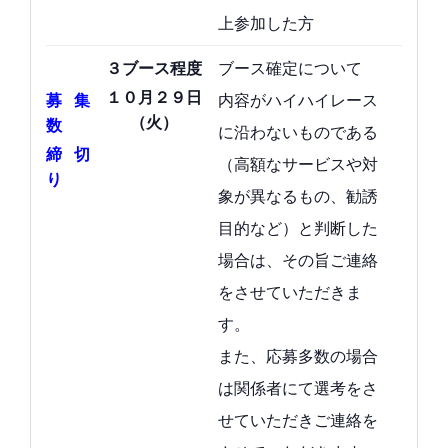
上参加した方
ブース確定について
３ブース程度
１０月２９日
内容がハイハイレース
募集
（火）
数
に沿わないものである
締切
（高額なサービスや対
り
象が異なるもの、勧誘
目的など）と判断した
場合は、その旨ご連絡
をさせていただきま
す。
また、応募多数の場合
は関係者にて選考をさ
せていただきご連絡を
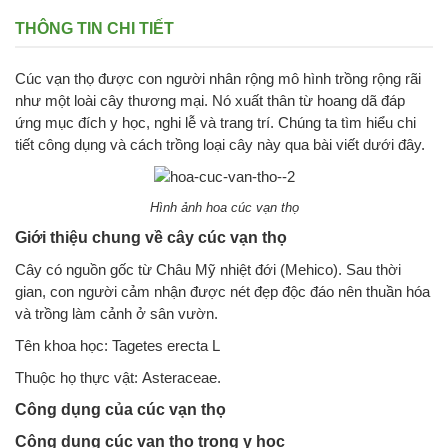
THÔNG TIN CHI TIẾT
Cúc vạn thọ được con người nhân rộng mô hình trồng rộng rãi
như một loài cây thương mại. Nó xuất thân từ hoang dã đáp
ứng mục đích y học, nghi lễ và trang trí. Chúng ta tìm hiểu chi
tiết công dụng và cách trồng loại cây này qua bài viết dưới đây.
Hình ảnh hoa cúc vạn thọ
Giới thiệu chung về cây cúc vạn thọ
Cây có nguồn gốc từ Châu Mỹ nhiệt đới (Mehico). Sau thời
gian, con người cảm nhận được nét đẹp độc đáo nên thuần hóa
và trồng làm cảnh ở sân vườn.
Tên khoa học: Tagetes erecta L
Thuộc họ thực vật: Asteraceae.
Công dụng của cúc vạn thọ
Công dụng cúc vạn thọ trong y học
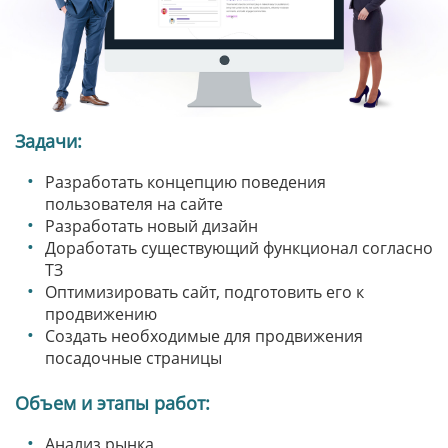
Задачи:
Разработать концепцию поведения
пользователя на сайте
Разработать новый дизайн
Доработать существующий функционал согласно
ТЗ
Оптимизировать сайт, подготовить его к
продвижению
Создать необходимые для продвижения
посадочные страницы
Объем и этапы работ:
Анализ рынка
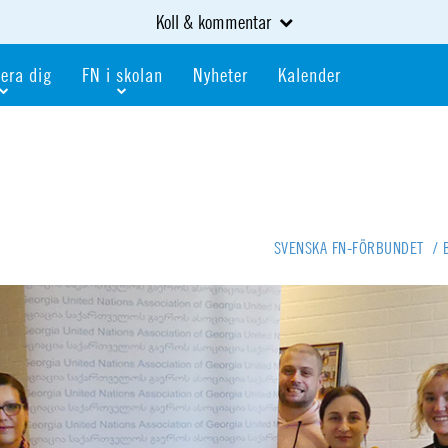
Koll & kommentar
era dig
FN i skolan
Nyheter
Kalender
dlem
Bli FN-skola
gåva
Bli skola med världskoll
heter
av kurser och event
Portalen för FN-skolor
iv i en FN-förening
Portalen för världskoll i skolan
SVENSKA FN-FÖRBUNDET
/
skola
Öppet skolmaterial
 som är ung
Globalis
oll i skolan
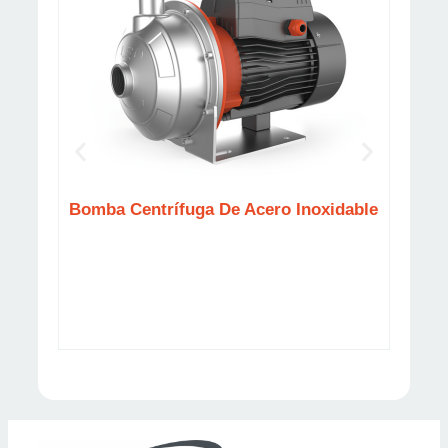
Bomba Centrífuga De Acero Inoxidable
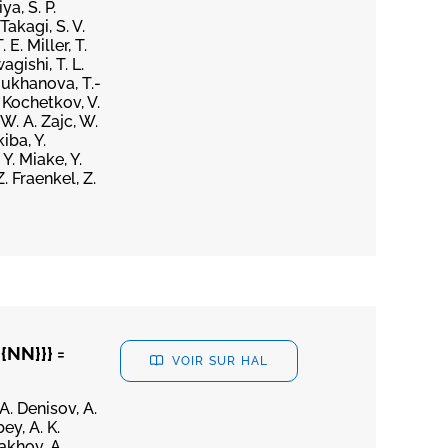
ya, S. P.
Takagi, S. V.
E. Miller, T.
agishi, T. L.
Moukhanova, T.-
. Kochetkov, V.
W. A. Zajc, W.
iba, Y.
 Y. Miake, Y.
. Fraenkel, Z.
{NN}}} =
VOIR SUR HAL
 A. Denisov, A.
ey, A. K.
lakhov, A.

(What is required):
Copy out the whole listing exactly, and don't carry over any pictures.

(Output below):
上参加した方
ブース確定について
３ブース程度
１０月２９日
内容がハイハイレース
募集
（火）
数
に沿わないものである
締切
（高額なサービスや対
り
象が異なるもの、勧誘
目的など）と判断した
場合は、その旨ご連絡
をさせていただきま
す。
また、応募多数の場合
は関係者にて選考をさ
せていただきご連絡を
THÔNG TIN CHI TIẾT
Cúc vạn thọ được con người nhân rộng mô hình trồng rộng rãi
như một loài cây thương mại. Nó xuất thân từ hoang dã đáp
ứng mục đích y học, nghi lễ và trang trí. Chúng ta tìm hiểu chi
tiết công dụng và cách trồng loại cây này qua bài viết dưới đây.
Hình ảnh hoa cúc vạn thọ
Giới thiệu chung về cây cúc vạn thọ
Cây có nguồn gốc từ Châu Mỹ nhiệt đới (Mehico). Sau thời
gian, con người cảm nhận được nét đẹp độc đáo nên thuần hóa
và trồng làm cảnh ở sân vườn.
Tên khoa học: Tagetes erecta L
Thuộc họ thực vật: Asteraceae.
Công dụng của cúc vạn thọ
Công dụng cúc vạn thọ trong y học
Задачи:
Разработать концепцию поведения
пользователя на сайте
Разработать новый дизайн
Доработать существующий функционал согласно
ТЗ
Оптимизировать сайт, подготовить его к
продвижению
Создать необходимые для продвижения
посадочные страницы
Объем и этапы работ:
Анализ рынка
Koll & kommentar
era dig
FN i skolan
Nyheter
Kalender
dlem
Bli FN-skola
gåva
Bli skola med världskoll
heter
av kurser och event
Portalen för FN-skolor
iv i en FN-förening
Portalen för världskoll i skolan
SVENSKA FN-FÖRBUNDET
/
skola
Öppet skolmaterial
 som är ung
Globalis
oll i skolan
Bomba Centrífuga De Acero Inoxidable
ya, S. P.
Takagi, S. V.
E. Miller, T.
agishi, T. L.
Moukhanova, T.-
. Kochetkov, V.
W. A. Zajc, W.
iba, Y.
 Y. Miake, Y.
. Fraenkel, Z.
{NN}}} =
VOIR SUR HAL
 A. Denisov, A.
ey, A. K.
lakhov, A.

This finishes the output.